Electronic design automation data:
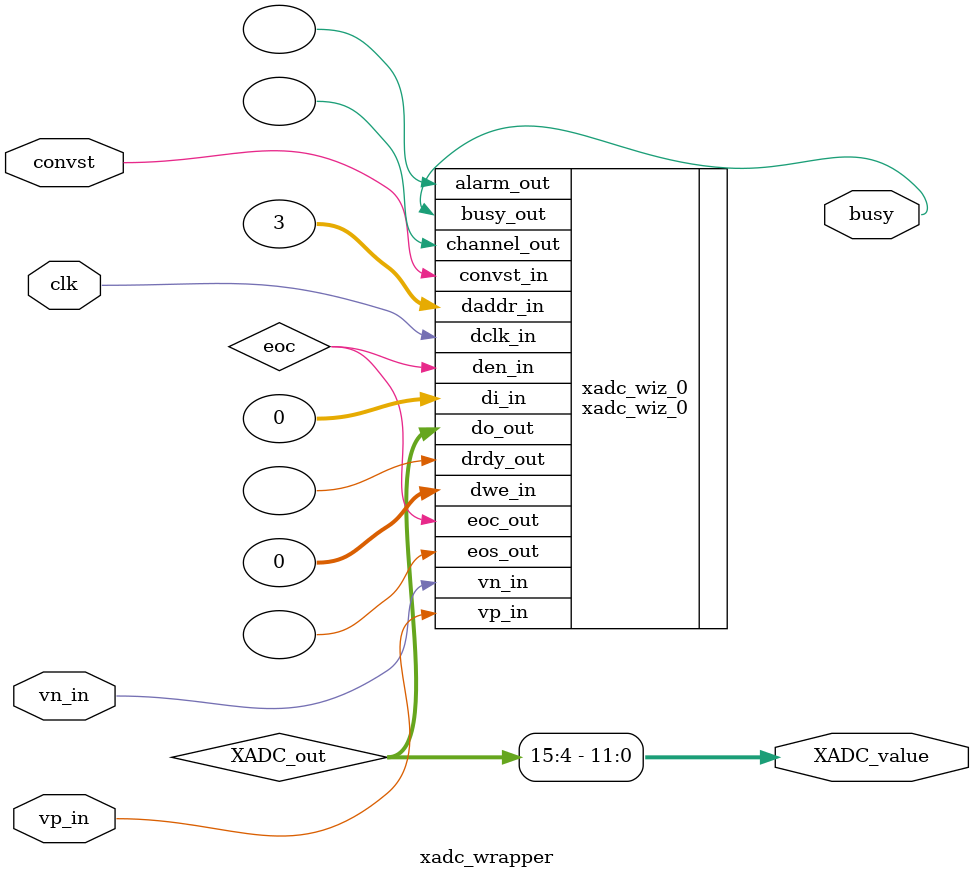
<source format=v>
module xadc_wrapper (
    input clk,            // clock
    input convst,         // Start convert
    input vp_in,          // Dedicated analog input (+)
    input vn_in,          // Dedicated analog input (-)
    output busy,          // Busy during conversion
    output  [11:0] XADC_value);   // XADC readout (MSB 12 bits of 16 bit dataword)

    // Tie this to the ADC code created by the wizard

    wire [15:0] XADC_out; 
    assign XADC_value=XADC_out[15:4];   // Only 12 MSBs significant       
    
    wire eoc;

    xadc_wiz_0 xadc_wiz_0
          (.convst_in(convst),  // Event driven
          .daddr_in(3),            // dedicated analog inputs
          .dclk_in(clk),           // Clock input for the dynamic reconfiguration port
          .den_in(eoc),              // Data enable. Tying this to eoc is the magic bullet!!
          .di_in(0),
          .dwe_in(0),              // Write enable
          .busy_out(busy),             // ADC Busy signal
          .channel_out(),          // Channel Selection Outputs
          .do_out(XADC_out),       // Data out
          .drdy_out(),             // Data ready
          .eoc_out(eoc),           // End of Conversion Signal
          .eos_out(),              // End of Sequence Signal
          .alarm_out(),            // OR'ed output of all the Alarms    
          .vp_in(vp_in),           // Dedicated Analog Input Pair
          .vn_in(vn_in));   
  
  
  
endmodule

</source>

Task requirements:
If an entry above holds a picture, leave that picture out and print the rest exactly.

Task solution:
<source format=v>
module xadc_wrapper (
    input clk,            // clock
    input convst,         // Start convert
    input vp_in,          // Dedicated analog input (+)
    input vn_in,          // Dedicated analog input (-)
    output busy,          // Busy during conversion
    output  [11:0] XADC_value);   // XADC readout (MSB 12 bits of 16 bit dataword)

    // Tie this to the ADC code created by the wizard

    wire [15:0] XADC_out; 
    assign XADC_value=XADC_out[15:4];   // Only 12 MSBs significant       
    
    wire eoc;

    xadc_wiz_0 xadc_wiz_0
          (.convst_in(convst),  // Event driven
          .daddr_in(3),            // dedicated analog inputs
          .dclk_in(clk),           // Clock input for the dynamic reconfiguration port
          .den_in(eoc),              // Data enable. Tying this to eoc is the magic bullet!!
          .di_in(0),
          .dwe_in(0),              // Write enable
          .busy_out(busy),             // ADC Busy signal
          .channel_out(),          // Channel Selection Outputs
          .do_out(XADC_out),       // Data out
          .drdy_out(),             // Data ready
          .eoc_out(eoc),           // End of Conversion Signal
          .eos_out(),              // End of Sequence Signal
          .alarm_out(),            // OR'ed output of all the Alarms    
          .vp_in(vp_in),           // Dedicated Analog Input Pair
          .vn_in(vn_in));   
  
  
  
endmodule

</source>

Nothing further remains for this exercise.